Records from a data source
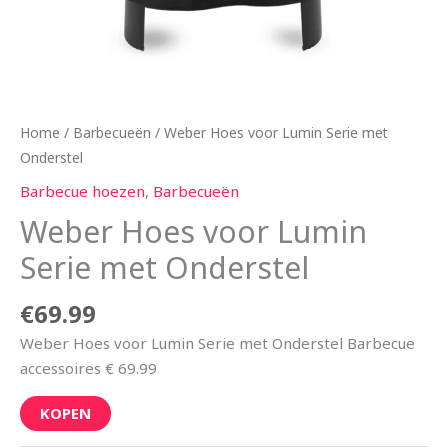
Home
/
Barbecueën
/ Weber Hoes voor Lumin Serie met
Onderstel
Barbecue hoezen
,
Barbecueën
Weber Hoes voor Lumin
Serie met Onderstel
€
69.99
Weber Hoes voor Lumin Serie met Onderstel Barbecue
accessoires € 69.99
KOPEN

* _Task brief_: Look for the word "Weber" in the data, then return every line that contains it.

* _Written reply_:
/ Weber Hoes voor Lumin Serie met
Weber Hoes voor Lumin
Weber Hoes voor Lumin Serie met Onderstel Barbecue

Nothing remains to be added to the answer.